Un restaurant s’est également vu occupé et fortement dégradé. Le tourisme est au point mort sur l’île, et les habitants de Mytilène et des villages alentours se demandent chaque jour ce qu’ils vont devenir. L’une d’elle, Litha, nous confie envisager de déménager : « Je ne veux pas que mes filles grandissent ici ». Tous se défendent d’un quelconque racisme, et l’extrême droite tant décriée comme responsable des tensions par une partie de la presse semble quasi inexistante localement.
Mais ce qui passe le moins, ce sont les vols commis dans des maisons et surtout dans les troupeaux. Une partie des réfugiés touchent un pécule chaque mois, et tous sont nourris par les ONG : dans ces conditions, retrouver leurs bêtes sur des étals dans le camp sonne pour les bergers comme une déclaration de guerre.

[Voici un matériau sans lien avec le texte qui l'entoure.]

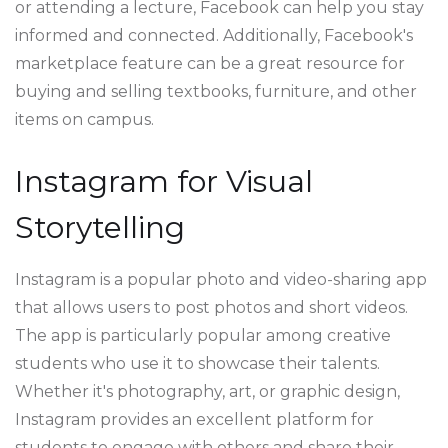
or attending a lecture, Facebook can help you stay
informed and connected. Additionally, Facebook's
marketplace feature can be a great resource for
buying and selling textbooks, furniture, and other
items on campus.
Instagram for Visual
Storytelling
Instagram is a popular photo and video-sharing app
that allows users to post photos and short videos.
The app is particularly popular among creative
students who use it to showcase their talents.
Whether it's photography, art, or graphic design,
Instagram provides an excellent platform for
students to engage with others and share their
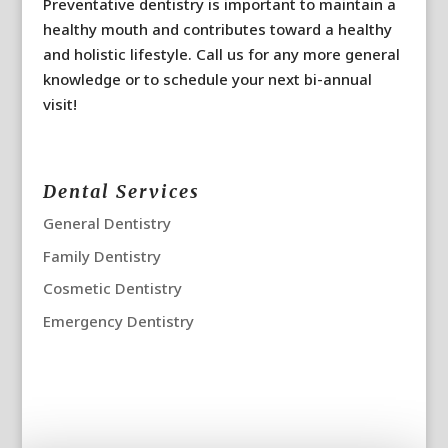
Preventative dentistry is important to maintain a
healthy mouth and contributes toward a healthy
and holistic lifestyle. Call us for any more general
knowledge or to schedule your next bi-annual
visit!
Dental Services
General Dentistry
Family Dentistry
Cosmetic Dentistry
Emergency Dentistry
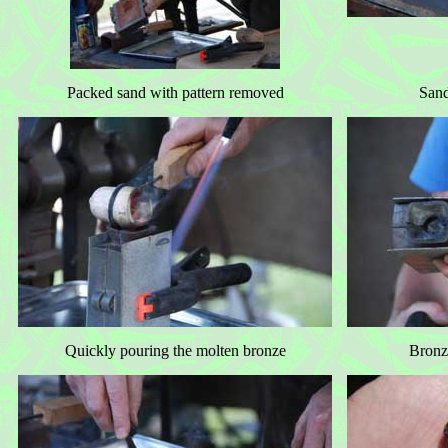
Packed sand with pattern removed
Sand
Quickly pouring the molten bronze
Bronze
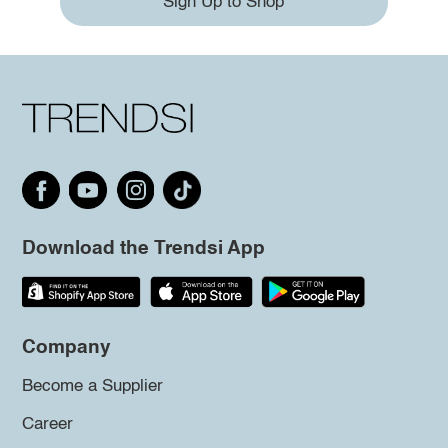
Sign Up to Shop
Download the Trendsi App
Company
Become a Supplier
Career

Même loin du camp, il y a quelques réfugiés dans les villages, et les gens sont inquiets et en colère. À Plomari, ravissante et autrefois touristique ville côtière située à une cinquantaine de kilomètres, Christos est désespéré. Insulaire de toujours, il fait de l’import-export pour l’île et se demande sincèrement ce qu’il va devenir. « La situation est intenable. » nous confie-t-il lui aussi. Cette phrase est sur toutes les bouches. Sur le port de Plomari, tous les restaurants sont fermés et espèrent ouvrir cet été. Ils servent bien quelques cafés, un sandwich à la rigueur, mais impossible d’y trouver une vraie cuisine.
Si la situation ne s’améliore pas avant l’été – comment le pourrait-elle ? –, il est probable que les événements récents ne soient pas grand chose en comparaison de ce qui pourrait arriver.
Avec quelques milliards de personnes en-dessous du seuil de pauvreté dans le monde et une natalité qui explose dans les pays pauvres, il est d’ailleurs fort probable que ces événements ne soient pas grand chose non plus en comparaison de ceux qui attendent tous les Européens.